The following review contains some spoilers, especially relevant to the first book of the series, Freedom’s Fate. This review has been previously published on Steemit around two months ago, and have recently realised that I have not published it here.
Beyond Freedom is the second book in a series, a sequel to the sci-fi novel Freedom’s Fate (click to read my review). The remaining crew of the ship Freedom have landed onto a moon, and they have to try and make it habitable for them. This includes finding edible food and drinks, as they have finite supplies that they brought with them. Upon exploring for resources, they meet indigenous creatures, without any knowledge of these species. An interesting adventure lies ahead.
I gave this book a rating of 4/5 stars. I loved reading it, and was a great follow-up to Freedom’s Fate, but it had a very few shortcomings.
The sci-fi setting is interesting, although there is a huge change between the first and second book. Whereas I was used to a structured interstellar ship, now, we find ourselves into an unknown, habitable moon, with almost no knowledge of it and its inhabitants. From a writing perspective, the writer is not limited to anything; flora, fauna, completely new ecosystem. At first I thought it was going to be a predictable story line, but it soon picked up and went into something unexpected. I really enjoyed the story, and although I felt the author was risking going into cliché plots, she did not. Yes, there are certain events that occur that seem to be “too perfect”, but sometimes these are just illusions.
We are already accustomed to most characters by the end of the first book, although some characters become more prominent in this one. I think there was a good variety of characters. I had loved the depth of personalities in the first book, and one of my favourite relationships was that between Bao and Callie. Their relationship was authentic and it was lovely to have that depth of character relationship that was not tied within the plot itself. On the other hand, I did find Callie’s constant worries about herself and Anna to be a little frustrating. This was quite a relevant theme in the first book, although it seems to be a little out of place at times.
Back to the array of personalities, Shauna’s hot-headed and impulsiveness counterbalanced Callie’s personality well. These are small things which I enjoy; diversity done well and feels authentic. Especially as the context had changed drastically, each person depends on one another more. A community always depends on teamwork, but when it becomes to a smaller community, teamwork is that much more essential to the function of the community. Thus, the mix of personalities makes the tasks of teamwork interesting, especially for a leader who needs everyone to be on board.
This was a point I had done in my review for the first book as well.
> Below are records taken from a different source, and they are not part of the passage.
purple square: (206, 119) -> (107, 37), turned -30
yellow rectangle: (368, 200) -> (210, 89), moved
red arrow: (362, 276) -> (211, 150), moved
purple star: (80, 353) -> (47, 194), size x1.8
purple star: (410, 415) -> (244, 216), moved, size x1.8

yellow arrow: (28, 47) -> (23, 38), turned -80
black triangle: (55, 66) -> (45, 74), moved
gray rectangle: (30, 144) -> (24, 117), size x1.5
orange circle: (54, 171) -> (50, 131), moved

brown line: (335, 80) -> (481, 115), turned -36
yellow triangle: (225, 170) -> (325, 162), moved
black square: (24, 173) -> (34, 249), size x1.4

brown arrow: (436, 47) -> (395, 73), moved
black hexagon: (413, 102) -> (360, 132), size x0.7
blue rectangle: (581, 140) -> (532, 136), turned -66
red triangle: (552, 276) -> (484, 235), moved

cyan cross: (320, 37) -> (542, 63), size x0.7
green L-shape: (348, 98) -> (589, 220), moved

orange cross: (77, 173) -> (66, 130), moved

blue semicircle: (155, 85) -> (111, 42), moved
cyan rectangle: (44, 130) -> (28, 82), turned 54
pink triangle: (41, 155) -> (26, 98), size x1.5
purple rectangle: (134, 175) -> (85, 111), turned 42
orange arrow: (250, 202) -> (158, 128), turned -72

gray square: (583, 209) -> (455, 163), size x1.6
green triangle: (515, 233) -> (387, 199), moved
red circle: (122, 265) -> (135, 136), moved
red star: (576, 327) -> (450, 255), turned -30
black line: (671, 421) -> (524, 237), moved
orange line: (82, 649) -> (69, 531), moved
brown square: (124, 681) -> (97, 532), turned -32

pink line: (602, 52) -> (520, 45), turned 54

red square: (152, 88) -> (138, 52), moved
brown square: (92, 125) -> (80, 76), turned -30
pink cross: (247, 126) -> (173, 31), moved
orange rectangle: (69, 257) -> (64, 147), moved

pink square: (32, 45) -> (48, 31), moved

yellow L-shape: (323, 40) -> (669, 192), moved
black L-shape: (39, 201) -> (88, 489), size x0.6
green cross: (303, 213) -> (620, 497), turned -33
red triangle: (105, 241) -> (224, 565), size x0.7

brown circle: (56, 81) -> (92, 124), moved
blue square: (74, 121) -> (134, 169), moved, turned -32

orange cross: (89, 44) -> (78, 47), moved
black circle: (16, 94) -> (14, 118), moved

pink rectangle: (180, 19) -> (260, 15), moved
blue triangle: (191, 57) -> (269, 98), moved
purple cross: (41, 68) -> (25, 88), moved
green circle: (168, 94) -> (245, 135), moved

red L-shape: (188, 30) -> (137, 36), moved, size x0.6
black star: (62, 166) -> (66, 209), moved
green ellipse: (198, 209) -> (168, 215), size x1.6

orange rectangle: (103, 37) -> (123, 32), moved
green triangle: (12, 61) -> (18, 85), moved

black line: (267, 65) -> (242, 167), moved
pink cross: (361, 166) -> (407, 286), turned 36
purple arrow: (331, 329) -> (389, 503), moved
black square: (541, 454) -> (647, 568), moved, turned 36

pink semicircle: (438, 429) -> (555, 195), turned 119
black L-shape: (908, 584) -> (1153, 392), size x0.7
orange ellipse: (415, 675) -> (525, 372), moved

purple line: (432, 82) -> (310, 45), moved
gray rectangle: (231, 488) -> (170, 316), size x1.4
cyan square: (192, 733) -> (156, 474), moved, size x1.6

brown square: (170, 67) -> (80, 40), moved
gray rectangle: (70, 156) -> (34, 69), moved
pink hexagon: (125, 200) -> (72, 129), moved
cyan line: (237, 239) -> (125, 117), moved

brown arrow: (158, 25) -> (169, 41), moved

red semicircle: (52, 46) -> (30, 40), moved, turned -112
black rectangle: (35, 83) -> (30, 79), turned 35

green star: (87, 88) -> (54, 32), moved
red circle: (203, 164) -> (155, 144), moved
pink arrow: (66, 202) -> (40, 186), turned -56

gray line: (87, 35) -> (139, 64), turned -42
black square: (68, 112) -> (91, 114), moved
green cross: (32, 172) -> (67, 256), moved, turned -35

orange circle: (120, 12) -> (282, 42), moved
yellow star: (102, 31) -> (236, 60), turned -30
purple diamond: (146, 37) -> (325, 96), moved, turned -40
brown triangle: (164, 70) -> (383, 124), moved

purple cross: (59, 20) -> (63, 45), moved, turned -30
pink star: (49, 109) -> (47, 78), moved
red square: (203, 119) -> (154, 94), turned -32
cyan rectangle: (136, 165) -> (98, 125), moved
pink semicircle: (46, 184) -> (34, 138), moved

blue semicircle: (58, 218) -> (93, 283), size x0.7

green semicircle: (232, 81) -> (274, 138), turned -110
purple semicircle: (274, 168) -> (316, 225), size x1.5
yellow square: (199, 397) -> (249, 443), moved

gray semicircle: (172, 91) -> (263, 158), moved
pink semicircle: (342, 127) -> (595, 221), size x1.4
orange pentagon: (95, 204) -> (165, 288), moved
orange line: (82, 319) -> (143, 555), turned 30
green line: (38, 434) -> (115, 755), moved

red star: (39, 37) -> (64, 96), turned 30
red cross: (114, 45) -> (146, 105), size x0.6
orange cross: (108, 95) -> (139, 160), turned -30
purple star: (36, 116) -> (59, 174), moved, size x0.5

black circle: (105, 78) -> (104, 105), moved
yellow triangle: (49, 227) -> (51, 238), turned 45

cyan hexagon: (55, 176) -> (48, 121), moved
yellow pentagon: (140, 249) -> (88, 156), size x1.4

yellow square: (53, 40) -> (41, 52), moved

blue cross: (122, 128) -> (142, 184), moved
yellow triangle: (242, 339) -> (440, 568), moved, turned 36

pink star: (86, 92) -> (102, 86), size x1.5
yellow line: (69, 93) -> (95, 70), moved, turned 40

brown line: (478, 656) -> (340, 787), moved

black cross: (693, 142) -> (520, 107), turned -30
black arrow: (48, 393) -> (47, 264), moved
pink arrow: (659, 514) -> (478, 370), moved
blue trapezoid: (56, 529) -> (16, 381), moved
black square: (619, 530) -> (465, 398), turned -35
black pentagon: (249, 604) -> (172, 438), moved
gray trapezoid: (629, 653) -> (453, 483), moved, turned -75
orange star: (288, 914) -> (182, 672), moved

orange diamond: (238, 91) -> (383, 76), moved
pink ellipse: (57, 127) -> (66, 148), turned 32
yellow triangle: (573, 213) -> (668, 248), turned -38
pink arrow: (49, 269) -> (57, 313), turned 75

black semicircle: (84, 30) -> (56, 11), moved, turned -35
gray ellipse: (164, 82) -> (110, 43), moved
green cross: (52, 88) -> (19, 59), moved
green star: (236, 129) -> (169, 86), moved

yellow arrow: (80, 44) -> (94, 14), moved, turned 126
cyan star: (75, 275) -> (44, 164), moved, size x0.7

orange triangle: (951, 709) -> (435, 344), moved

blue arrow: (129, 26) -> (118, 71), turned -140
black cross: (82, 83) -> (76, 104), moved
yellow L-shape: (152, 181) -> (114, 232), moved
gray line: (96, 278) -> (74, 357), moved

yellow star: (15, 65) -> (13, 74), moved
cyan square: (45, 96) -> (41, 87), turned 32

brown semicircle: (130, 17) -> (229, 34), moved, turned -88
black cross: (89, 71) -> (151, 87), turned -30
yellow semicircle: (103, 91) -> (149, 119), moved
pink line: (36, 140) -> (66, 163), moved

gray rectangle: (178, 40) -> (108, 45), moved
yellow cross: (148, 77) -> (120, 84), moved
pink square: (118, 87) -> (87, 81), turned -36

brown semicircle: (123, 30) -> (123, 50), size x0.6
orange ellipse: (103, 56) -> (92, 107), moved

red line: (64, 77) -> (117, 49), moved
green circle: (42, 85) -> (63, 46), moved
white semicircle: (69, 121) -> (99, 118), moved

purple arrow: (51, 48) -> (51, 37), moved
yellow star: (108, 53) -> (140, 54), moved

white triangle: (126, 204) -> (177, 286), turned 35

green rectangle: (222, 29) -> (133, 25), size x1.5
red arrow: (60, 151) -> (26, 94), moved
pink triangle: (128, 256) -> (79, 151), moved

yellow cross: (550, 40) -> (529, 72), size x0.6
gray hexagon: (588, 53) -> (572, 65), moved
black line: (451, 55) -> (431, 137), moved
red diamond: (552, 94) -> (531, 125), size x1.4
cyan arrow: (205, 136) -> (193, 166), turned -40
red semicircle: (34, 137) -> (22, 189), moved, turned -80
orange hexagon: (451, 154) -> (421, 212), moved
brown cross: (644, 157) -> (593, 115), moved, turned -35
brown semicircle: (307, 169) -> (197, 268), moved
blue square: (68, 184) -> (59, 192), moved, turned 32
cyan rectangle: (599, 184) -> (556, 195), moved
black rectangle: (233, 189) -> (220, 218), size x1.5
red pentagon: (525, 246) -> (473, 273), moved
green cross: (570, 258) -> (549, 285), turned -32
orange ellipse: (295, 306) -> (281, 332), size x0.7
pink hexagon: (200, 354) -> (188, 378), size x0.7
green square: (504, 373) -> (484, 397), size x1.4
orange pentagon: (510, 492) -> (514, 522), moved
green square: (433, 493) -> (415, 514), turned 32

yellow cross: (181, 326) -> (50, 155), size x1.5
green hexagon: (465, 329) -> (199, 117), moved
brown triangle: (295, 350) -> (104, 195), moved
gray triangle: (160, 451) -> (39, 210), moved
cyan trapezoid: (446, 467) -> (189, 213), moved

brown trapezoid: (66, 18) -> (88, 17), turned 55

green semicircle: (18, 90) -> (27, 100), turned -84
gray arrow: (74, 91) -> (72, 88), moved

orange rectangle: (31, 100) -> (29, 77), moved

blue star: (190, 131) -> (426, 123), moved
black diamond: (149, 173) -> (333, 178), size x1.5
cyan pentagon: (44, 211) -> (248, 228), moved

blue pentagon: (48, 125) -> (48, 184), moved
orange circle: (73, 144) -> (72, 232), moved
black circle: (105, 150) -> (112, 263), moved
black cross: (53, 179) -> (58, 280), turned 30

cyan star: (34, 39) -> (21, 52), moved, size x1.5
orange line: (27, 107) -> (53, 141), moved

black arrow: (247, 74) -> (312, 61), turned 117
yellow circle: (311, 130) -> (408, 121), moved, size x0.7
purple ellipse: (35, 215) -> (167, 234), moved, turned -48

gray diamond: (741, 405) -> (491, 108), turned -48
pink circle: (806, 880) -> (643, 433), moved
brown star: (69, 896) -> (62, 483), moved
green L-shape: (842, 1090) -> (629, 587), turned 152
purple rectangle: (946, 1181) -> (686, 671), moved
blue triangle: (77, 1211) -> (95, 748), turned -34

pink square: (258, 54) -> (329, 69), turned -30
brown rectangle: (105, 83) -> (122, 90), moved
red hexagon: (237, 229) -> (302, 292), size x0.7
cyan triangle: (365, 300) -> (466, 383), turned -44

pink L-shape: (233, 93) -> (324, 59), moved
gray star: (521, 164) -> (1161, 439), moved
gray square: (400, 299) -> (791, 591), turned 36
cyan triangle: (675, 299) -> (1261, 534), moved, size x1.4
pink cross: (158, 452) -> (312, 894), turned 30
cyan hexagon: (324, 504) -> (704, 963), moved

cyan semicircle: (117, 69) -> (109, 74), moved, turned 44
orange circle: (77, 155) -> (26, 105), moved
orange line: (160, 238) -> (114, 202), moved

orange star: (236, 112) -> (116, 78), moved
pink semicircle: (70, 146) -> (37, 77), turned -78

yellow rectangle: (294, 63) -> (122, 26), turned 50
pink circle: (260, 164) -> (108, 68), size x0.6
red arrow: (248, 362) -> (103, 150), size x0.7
I find that the book can be interpreted in a critical way to modern society. This, more than anything, might be attributed to me and the way I read things, so it might not be the same for other readers, and might have not been the author’s scope.
So, apart from the main group, in the story (without giving too much), we encounter societies of other species. In a way, they can be paralleled to types of communities or societies, and I find fictional settings to relate in such way. For instance, religion has been predominant throughout human history. Having said that, it appears in many shapes and forms, and although the word ‘religion’ may signify a meaning, you will have no idea on how these species act or behave. In a way, the rituals were somewhat parallel to human forms of ritual. It worked well to give an identity and volume to the particular species, but at the same time failed my expectations of unlimited imagination and possibilities. We often say that history repeats itself; and this made me wonder whether there is a pattern that is repeatable across species, planets, universes, or whatever.
I hope to have reviewed the book well, although my tired mental activity might have impaired me in writing coherently while capturing the essence of the book. I am in love with this series, and this book was a great sequel. Two weeks ago, I let the author know some of my opinions about the book, and I am positive that some of the minor stuff might have been edited and improved by now or soon. That kind of author only makes me love their work more; because they are open to feedback and care about us readers. I would suggest that you go read the first book, and if you love that, it’s a no-brainer to read Beyond Freedom as well.